Although it is usually more convenient to plot directly from the DataFrame accessor function (df.mp_plot.matrix), you can also import the native function plot_matrix and use that.

It has the same syntax as the pandas extension except that you must supply the input DataFrame as the first parameter (or as the named parameter data)

from msticpy.vis.matrix_plot import plot_matrix

plot_matrix(data=net_df, x="SourceIP", y="DestinationIP", title="IP Interaction")

Plotting interactions based on column value

The default behavior of the matrix plot is simply to count the number of rows in which a given pair of X-Y items occur. The circle linking the X and Y entities is sized in proportion to this count.

You can also use a numeric column in the input DataFrame to control this sizing. For network data you might choose BytesTransmitted or something similar.

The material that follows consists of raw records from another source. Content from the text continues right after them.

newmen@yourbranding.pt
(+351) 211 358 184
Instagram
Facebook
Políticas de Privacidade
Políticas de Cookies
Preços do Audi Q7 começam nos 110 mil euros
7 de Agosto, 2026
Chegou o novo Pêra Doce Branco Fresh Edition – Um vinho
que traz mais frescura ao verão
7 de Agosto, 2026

In this example, we’re using the TotalAllowedFlows column.

Note

Because there is a very large variance in the values of this column, the small values have been scaled to a very small size. We address this in the next selection

all_df.mp_plot.matrix(
    x="L7Protocol",
    y="AllExtIPs",
    value_col="TotalAllowedFlows",
    title="External IP protocol flows",
    sort="asc",
)
Plot of interactions between IP address and Layer 7 protocol. The size of each interaction is controlled by the value of the TotalAllowedFlows column.

Log scaling the value/size column

We saw how, in the previous example, the presence of a few large values makes many of the interaction points difficult to see. We can change this by plotting the log (natural log) of the scalar values using the log_size=True parameter.

all_df.mp_plot.matrix(
    x="L7Protocol",
    y="AllExtIPs",
    value_col="TotalAllowedFlows",
    title="External IP protocol flows (log of size)",
    log_size=True,
    sort="asc",
)
Plot of interactions between IP address and Layer 7 protocol. The size of each interaction is controlled by the natural log of the TotalAllowedFlows column. The data points for all interactions are much easier to see.

Size based on number of distinct values

Using the dist_count=True parameter lets us use non-numeric values as the value_col. In this case the display size is based on number of distinct values in the value_col column.

The plot below plots the circle size from the number of distinct Layer 7 protocols used between the endpoints.

net_df.mp_plot.matrix(
    x="SourceIP",
    y="DestinationIP",
    value_col="L7Protocol",
    dist_count=True,
    title="External IP flows (distinct protocols)",
    sort="asc",
    max_label_font_size=9,
)
Plot of interactions between IP addresses showing the number of distinct Layer 7 protocol used between the endpoints.

Inverting the size to show rare interactions

Where you want to highlight unusual interactions, you can plot the inverse of the value_col value or count of interactions using the invert=True parameter.

This results in a plot with larger circles for rarer interactions.

net_df.mp_plot.matrix(
    x="SourceIP",
    y="DestinationIP",
    value_col="TotalAllowedFlows",
    title="External IP flows (rare flows == larger)",
    invert=True,
    sort="asc",
)
Plot of interactions between source and destination IP addresses. The size of each interaction is inversely proportional to the value of the TotalAllowedFlows column. This highlights rare interactions.

Showing interactions only

Where you do not care about any value associated with the interaction and only want to see if there has been an interaction, you can use the intersect parameter

net_df.mp_plot.matrix(
    x="SourceIP",
    y="DestinationIP",
    title="External IP flows (intersection)",
    intersect=True,
    sort="asc",
)
Plot of interactions between IP address and Layer 7 protocol. Each circle is a fixed size. This visualization is useful for just seeing which items interacted at all.